- The Washington Times - Monday, July 31, 2017

The White House signaled Monday that President Trump would rather have a big tax cut that increases economic growth — even if it means having to accept temporary changes that would expire after a decade.

“We are most interested in making sure the economy is growing,” Marc Short, the White House’s chief legislative liaison, told reporters after a tax event at the Newseum.

Mr. Short also laid out an “aggressive” timetable for congressional action, saying he anticipated that legislation would be moving through the House in October and the Senate in November.

“So that, I think, is an aggressive schedule, but that is our timetable,” Mr. Short said during the event.

Congressional Republicans have said they want to pass comprehensive tax reform in 2017, but Mr. Short’s proposed time frame on Monday now gives them informal benchmarks to hit — or blow through.

As they move on from a failed push to overturn Obamacare to an overhaul of the tax code, Republicans are increasingly trapped by the budget math, with their desire for big across-the-board tax rate cuts constrained by lawmakers’ inability to pay for them.

Some deficit hawks are saying a balanced package that doesn’t increase the government’s debt is the most important factor, but the White House is less focused on that. Mr. Trump’s top aides have been hesitant to outline specific policies, afraid of angering important constituencies early in the debate.

That’s what happened to House GOP leaders, who floated the idea of a border adjustment tax that would have been slapped on imports. Republicans said the additional revenue could be pumped back into the budget, creating space for major tax rate cuts.

But retailers and importers mounted a major public relations offensive and made the border tax idea poisonous, forcing House Speaker Paul D. Ryan and Ways and Means Committee Chairman Kevin Brady to nix the idea last week.

Republicans have said they’ll try to cut other loopholes and deductions in order to find money to lower rates, but even there they’ve already taken off the table two of the biggest deductions — mortgage interest and charitable giving.

House GOP leaders have proposed axing the deduction for state and local income taxes paid, but have run into opposition from Republicans from higher-tax blue states such as New York and New Jersey.

Mr. Short said that carve-outs for retirement income are also part of the conversation, though the White House said earlier this year that retirement savings would be protected under their plan.

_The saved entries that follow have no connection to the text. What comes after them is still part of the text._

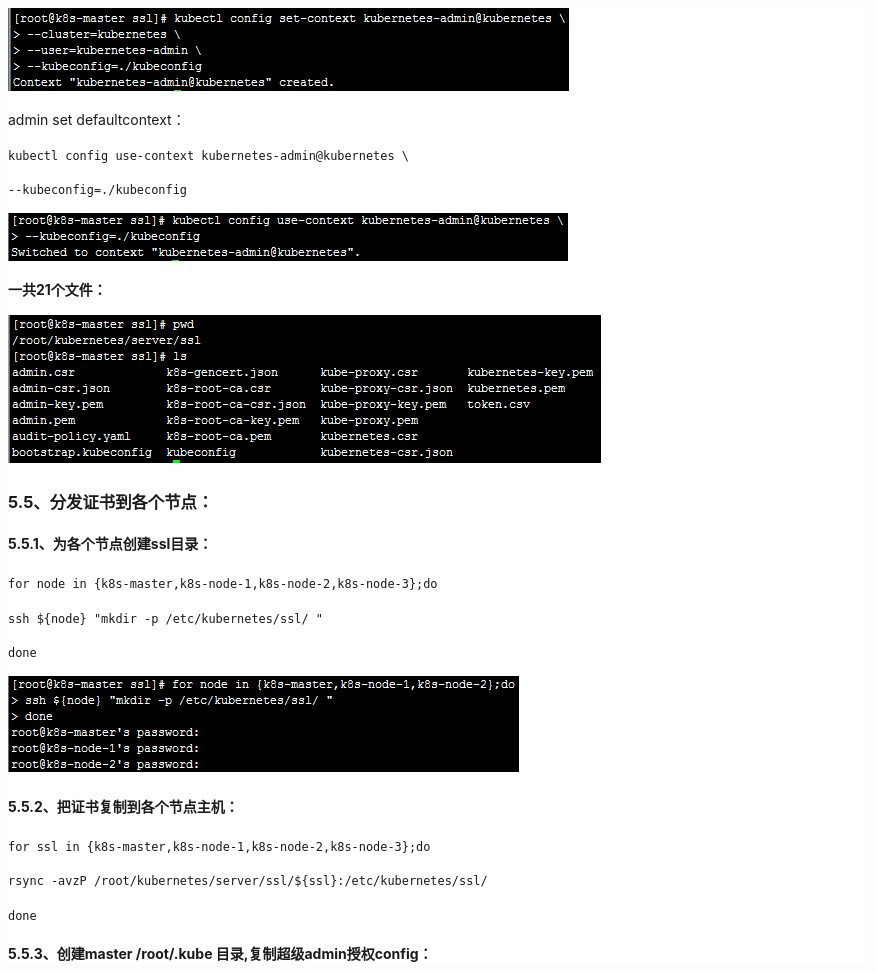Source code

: ![img](../images/kubeconfig-3.png)

admin set defaultcontext：

`kubectl config use-context kubernetes-admin@kubernetes \`

`--kubeconfig=./kubeconfig`

![img](../images/kubeconfig-4.png)

**一共21个文件：**

![img](../images/证书总数.png)

### 5.5、分发证书到各个节点：

#### 5.5.1、为各个节点创建ssl目录：

`for node in {k8s-master,k8s-node-1,k8s-node-2,k8s-node-3};do`

`ssh ${node} "mkdir -p /etc/kubernetes/ssl/ "`

`done`

![img](../images/创建ssl目录.png)

#### 5.5.2、把证书复制到各个节点主机：

`for ssl in {k8s-master,k8s-node-1,k8s-node-2,k8s-node-3};do`

`rsync -avzP /root/kubernetes/server/ssl/${ssl}:/etc/kubernetes/ssl/`

`done`

#### 5.5.3、创建master /root/.kube 目录,复制超级admin授权config：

Mr. Short also said Monday that President Trump will continue to push for a 15 percent corporate tax rate, down from the current level of 35 percent. The lower rate would also apply to small businesses currently taxed as individuals, which often face a top rate of close to 50 percent.

But Senate Finance Committee Chairman Orrin G. Hatch, a key tax-writer, told Reuters on Monday that Mr. Trump’s 15 percent rate is “very unlikely” and that it would be “kind of miraculous” to get the rate down to even 25 percent or less.

The Joint Committee on Taxation has estimated that a 1 percent across-the-board increase in the corporate tax rate alone translates to about $100 billion in revenue over a 10-year period.

Mr. Short ruled out raising anyone’s tax rates.

“Raising taxes is not a formula for growth, so I don’t think that you will see us looking to raise rates on any particular individual or level,” he told reporters.

Under fast-track budget rules Republicans plan to use, they must make a choice: If their reforms are to be permanent, they cannot add to the deficit over the next decade. If they do add to the deficit, they must expire at the end of 10 years.

A joint statement last week from House, Senate and White House leaders called for a plan that places a “priority” on permanence, leaving them a bit of wiggle room they could very well need as the costs of what they want to do add up.

Mr. Short, along with Treasury Secretary Steven T. Mnuchin, had appeared at an event hosted by Americans for Prosperity and Freedom Partners, two advocacy groups that are part of the Koch brothers’ political network.